As SE develops more fully over time, neuropathological changes begin to appear. For example, in the dorsal hippocampus (left), many living cells in the CA1 field begin to show a dramatic stress responses, represented here by the expression of 'heat shock protein' immunocytochemistry (black cells). The red cells are counter-stained with neutral red and are healthy.

While many cells are stressed during SE, other cells are dying. In this photograph (left), silver deposition (in black) is observed in many cells in the CA1 field of the dorsal hippocampus, where active degeneration is ongoing. Depending upon the form of SE, this degeneration can develop rapidly (within a few hours) or over several days.

SE, initiated with a chemical injection of a convulsant like kainic acid, invariably results in complete loss of temporal lobe structures like the piriform and perirhinal cortices, basal amygdala and many parts of the hippocampus. In this 'Timm's stained' brain section (right), collected within a 10 days of the SE experience, the basal amygdala and piriform and perirhinal cortices have completely degenerating in both hemispheres.

In our studies on neuroprotection, we have discovered that amygdala kindling can protect parts of the brain against the ravages of kainic acid induced SE. This remarkable observation is depicted here (right), where the kindled amygdala (left hemisphere) is completely protected (and is intact) one month after kainic acid SE, while in the non-kindled, right hemisphere, the entire amygdala and piriform cortex has degenerated, leaving a large hole; much of the dorsal hippocampus also has died bilaterally (resulting in severe shrinkage).

Many of our studies make use of in vitro brain slice preparations where brain sections can be kept alive for many hours in a dish for electrophysiological and other observations. Shown here (right) is our amygdala-piriform-perirhinal cortex preparation (abbrev. BLa = basal amygdala; Pir = piriform cortex; Prh - perirhinal cortex, etc.)

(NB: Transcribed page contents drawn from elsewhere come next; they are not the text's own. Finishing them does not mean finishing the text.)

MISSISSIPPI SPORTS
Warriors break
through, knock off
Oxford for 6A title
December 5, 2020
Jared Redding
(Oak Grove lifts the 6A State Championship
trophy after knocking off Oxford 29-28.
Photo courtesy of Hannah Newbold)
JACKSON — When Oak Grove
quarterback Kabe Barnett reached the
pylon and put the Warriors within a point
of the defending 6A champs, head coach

The slice preparation shown in figure 9 can easily be made epileptic by subjecting it to a bath perfusion with the magnesium ion removed (O Mg2+). Here (left) we show paired recordings of epileptic bursts responses in the perirhinal and piriform cortices (top pair) and the piriform and basal amygdala (bottom pair). Note the perirhinal response is much larger and longer than the piriform and basal amygdala response. This result has drawn our attention to the perirhinal area as an important player in convulsive seizure development.

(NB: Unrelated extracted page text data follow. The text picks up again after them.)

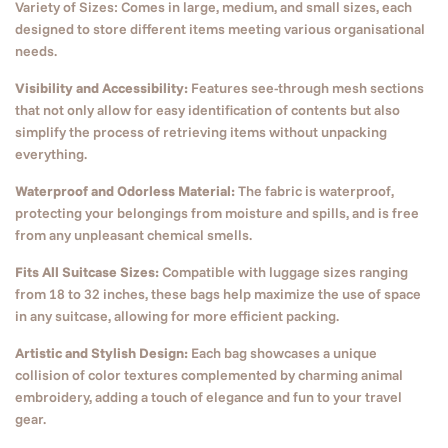
Variety of Sizes: Comes in large, medium, and small sizes, each
designed to store different items meeting various organisational
needs.
Visibility and Accessibility:
Features see-through mesh sections
that not only allow for easy identification of contents but also
simplify the process of retrieving items without unpacking
everything.
Waterproof and Odorless Material:
The fabric is waterproof,
protecting your belongings from moisture and spills, and is free
from any unpleasant chemical smells.
Fits All Suitcase Sizes:
Compatible with luggage sizes ranging
from 18 to 32 inches, these bags help maximize the use of space
in any suitcase, allowing for more efficient packing.
Artistic and Stylish Design:
Each bag showcases a unique
collision of color textures complemented by charming animal
embroidery, adding a touch of elegance and fun to your travel
gear.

Shown here (right) is a biocytin filled layer V pyramidal cell in the perirhinal cortex. We routinely fill our cells in this manner after recording a variety of electrophysiological responses from them.

Here (left) is the intracellular response of the perirhinal cell in figure 11 to current injection with depolarizing and hyperpolarizing current pulses. Each cell has its own unique profile, which has significance for its impact on its neuronal network.

Microarray gene chip analysis of differences between our epileptic prone (Fast) and epileptic resistant (Slow) rat strains. In this figure (right), many genes are assessed in one Slow rat (indicated by dots) as paired against another Slow rat. Note that the dots primarily fall along a single straight line, which indicates that one Slow is expressing the same genes at the same level as another Slow rat. Thus the genes expressed in each strain are internally quite consistent.

The microarray chip shown in this figure (left) compares a Slow rat to a Fast rat. Importantly, here we see many expressed genes that do not fall along a single line, but rather along two or more lines. Those genes around the lower line are genes that are under expressed in the Fast relative to the Slow rats.

Here (right) the differential display technique is used to show genetic differences between our Fast and Slow rat strains as compared to one of their two outbred parent phenotypes (controls). The arrow is pointing to a gene that is expressed in all 6 of the Slow rats, 4 of the 6 control rats and none of the Fast rats.

This is another differential display (right) showing a different gene that is expressed in all 4 of the Slow rats, 2 of the 4 control rats, and none of the Fast rats. In all experiments, the genes subsequently are identified by molecular techniques.